Chichén Itzá, Yucatán.- El primer día de operaciones del Centro de Atención a Visitantes (CATVI) de Chichén Itzá arrojó saldos negativos para prestadores de servicios turísticos y trabajadores independientes que laboran dentro de la zona arqueológica.

Los diversos grupos que participan en la dinámica habitual del sitio prehispánico reprobaron los resultados de la nueva entrada a través del CATVI inaugurado este viernes.

Sin cerrar el acceso antiguo desde el parador de Cultur, el paso recién estrenado provocó, como se esperaba, molestias generalizadas por el largo trayecto hasta los principales vestigios mayas, entre ellos la icónica Pirámide o Templo de Kukulcán.

“A las agencias (de viajes) les llevó una hora más hacer la visita…”, explicó uno de los afectados, en alusión a los más de 500 metros de caminata desde el estacionamiento del CATVI y otros tantos de regreso.

“Hay pocos baños habilitados y el camino (que comunica a la autopista 180 D) se está trabajando por completo ambos carriles; para que se pavimente se cierra por lapsos de 20 minutos…”, detalló el declarante.

La apertura oficial, en protocolo insulso, comenzó a las ocho de la mañana, con Jennifer Cárdenas Ojeda como la primera paseante que adquirió su boleto único para ingresar a Chichén Itzá.

La joven, hija de padres michoacanos y criada en el estado de California, Estados Unidos, quedó registrada en el historial del recinto.

Llamó la atención la ausencia de autoridades estatales y federales de alto nivel.

A las 8:45 AM se observó en el Aeropuerto de Mérida a Diego Prieto Hernández, titular de la Unidad de Culturas Vivas, Patrimonio Inmaterial e Interculturalidad (UCVPII) de la Secretaría de Cultura federal y representante de la presidenta Claudia Shienbaum Pardo para los asuntos sociales relacionados con la actual transición al CATVI en Chichén Itzá,

Estaba acompañado del director general del INAH, Joel Omar Vázquez Herrera, pero ambos no estuvieron en la sencilla ceremonia del CATVI.

Encabezaron el titular del Patronato de las Unidades de Servicios Culturales y Turísticos del Estado de Yucatán (Cultur), David Escalante Lombard, y la directora de la Zona Arqueológica y del Gran Museo de Chichén Itzá, Guadalupe Espinosa Rodríguez.

En esta etapa entraron en funcionamiento sanitarios más amplios y equipados, además de un estacionamiento de 1.72 hectáreas, con 517 cajones.

El complejo enlaza la estación del Tren Maya y el Gran Museo de Chichén Itzá.

El CATVI se localiza al norte de la pirámide de Kukulcán, a unos 900 metros sobre la carretera federal Costera del Golfo. Tiene extensión de 16 hectáreas y queda a 4.8 kilómetros de la estación del Tren Maya y a 1.8 kilómetros del Hotel Mundo Maya.

- - -

Descripción del ejercicio
Responde con datos de la nota sobre el CATVI de Chichén Itzá:
(a) ¿Quién fue la primera paseante que adquirió su boleto único para ingresar?
(b) ¿Cuántos cajones tiene el estacionamiento que entró en funcionamiento?
(c) ¿Qué extensión tiene el CATVI?

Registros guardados
- - -

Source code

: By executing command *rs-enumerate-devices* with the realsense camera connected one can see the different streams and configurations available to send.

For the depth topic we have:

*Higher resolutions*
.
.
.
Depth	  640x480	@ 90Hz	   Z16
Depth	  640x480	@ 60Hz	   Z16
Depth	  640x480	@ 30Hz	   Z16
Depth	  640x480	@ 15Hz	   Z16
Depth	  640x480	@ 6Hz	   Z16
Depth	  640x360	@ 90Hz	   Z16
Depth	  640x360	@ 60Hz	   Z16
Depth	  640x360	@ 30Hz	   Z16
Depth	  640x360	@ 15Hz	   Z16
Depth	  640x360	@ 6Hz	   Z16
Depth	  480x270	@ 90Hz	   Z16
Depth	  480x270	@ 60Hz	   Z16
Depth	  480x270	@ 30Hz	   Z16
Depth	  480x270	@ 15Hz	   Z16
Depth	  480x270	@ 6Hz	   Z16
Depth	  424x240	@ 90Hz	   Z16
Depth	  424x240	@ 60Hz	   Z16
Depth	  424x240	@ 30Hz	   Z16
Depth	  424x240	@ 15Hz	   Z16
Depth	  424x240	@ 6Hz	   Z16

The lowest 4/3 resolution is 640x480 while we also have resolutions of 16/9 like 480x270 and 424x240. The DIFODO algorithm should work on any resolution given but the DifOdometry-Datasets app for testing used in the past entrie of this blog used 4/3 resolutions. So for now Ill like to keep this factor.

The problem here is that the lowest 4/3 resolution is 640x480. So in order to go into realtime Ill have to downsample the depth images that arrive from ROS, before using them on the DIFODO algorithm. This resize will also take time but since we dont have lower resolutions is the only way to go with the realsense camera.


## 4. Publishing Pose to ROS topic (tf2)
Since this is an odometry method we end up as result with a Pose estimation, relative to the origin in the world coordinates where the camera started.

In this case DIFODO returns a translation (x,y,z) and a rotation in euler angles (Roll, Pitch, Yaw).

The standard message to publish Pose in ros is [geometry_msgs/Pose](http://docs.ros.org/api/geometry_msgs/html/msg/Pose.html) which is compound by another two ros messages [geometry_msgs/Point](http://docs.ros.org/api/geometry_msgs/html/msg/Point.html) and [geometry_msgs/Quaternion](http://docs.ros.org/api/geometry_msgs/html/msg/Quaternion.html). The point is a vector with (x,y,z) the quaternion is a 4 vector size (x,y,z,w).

- - -

Cuadro de respuesta
(a) Jennifer Cárdenas Ojeda.
(b) 517 cajones.
(c) 16 hectáreas.